As ways of assessing destinations, these factors are very revealing as to how we value mountaineering as a whole. A relatively small portion of the population (something like 1/150) has any real conception of what mountaineering is, therefore to be able to point to a mountain on the skyline and say, “I climbed that,” is important if one wants any popular recognition. Political high points function similarly because the layperson is more likely to know what mountain one is talking about if it is the highest in their, or even a neighboring, region. Among climbers the issue is complicated but similar forces are at play, the significance of one mountain in relation to those surrounding it determines the amount of respect one will earn with its ascent.
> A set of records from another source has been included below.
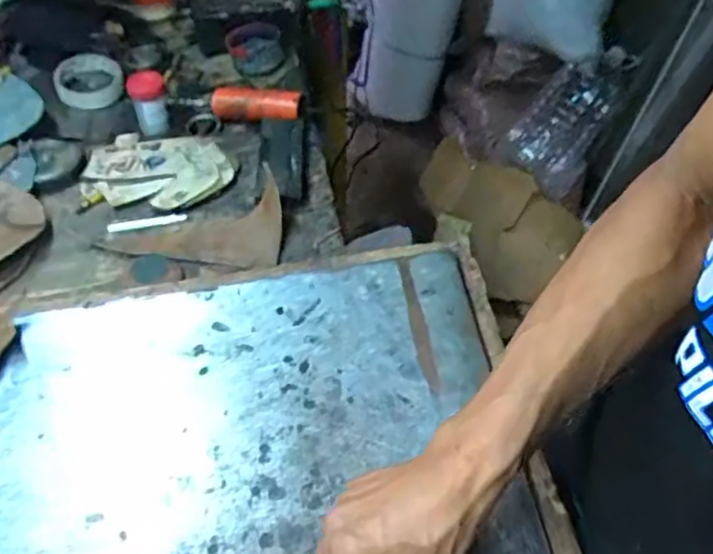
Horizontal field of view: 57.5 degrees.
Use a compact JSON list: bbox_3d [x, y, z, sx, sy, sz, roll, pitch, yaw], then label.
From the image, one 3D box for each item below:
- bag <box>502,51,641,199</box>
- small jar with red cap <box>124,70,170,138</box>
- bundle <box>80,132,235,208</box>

If we are then valuing our destination based on the magnitude of the perceived achievement, which can bear little relation to the skill and commitment necessary to reach the destination, our valuation is disturbingly arbitrary.
This is precisely the reason, or rather – one of the precise reasons, sometime in the early 20th century some climbing communities stopped using summits as destinations. Instead, the true destination became the route, which can be considered, and therefore valued, independently of the summit to which it leads. The logical conclusion of this is crag climbing, that is – a route without a summit at all. Fortunately or unfortunately, depending on one’s point of view, this is, in a way, even more subjective than our previous methods of valuation, which took into account such factors as the elevation of the summit, the view it offered, and the beauties to be enjoyed along the way. Under this “new” system, the destination is valued purely on the quality and difficulty of the climbing involved, here meant only in its mechanical aspect. This has the effect of making mountaineering a much more internal experience than with the somewhat broader summit-destination climbing – wildflowers and pretty scenery can no longer make a good climb, it must be physically and technically demanding and aesthetic.
A long series of critiques of technical mountaineering have noted this point: the type of climbing one develops when changing the destination from summits to routes places a greater emphasis on gymnastic ability; this may be recognized as the archetypal “climbing a greased pole” argument that is so indicative of a bitter aging mountaineer watching his great climbs being made into descent routes. This analysis is in no way meant to endorse this type of argument, but rather to simply observe that, like trail-running, list-bagging, and most winter sports, route-destination mountaineering seems to be more about the subject and less about the object. In short, I don’t hike because I like walking down a trail, I hike because I love the mountains, conversely, I do not rock-climb because I love cliffs, I rock-climb because I love climbing.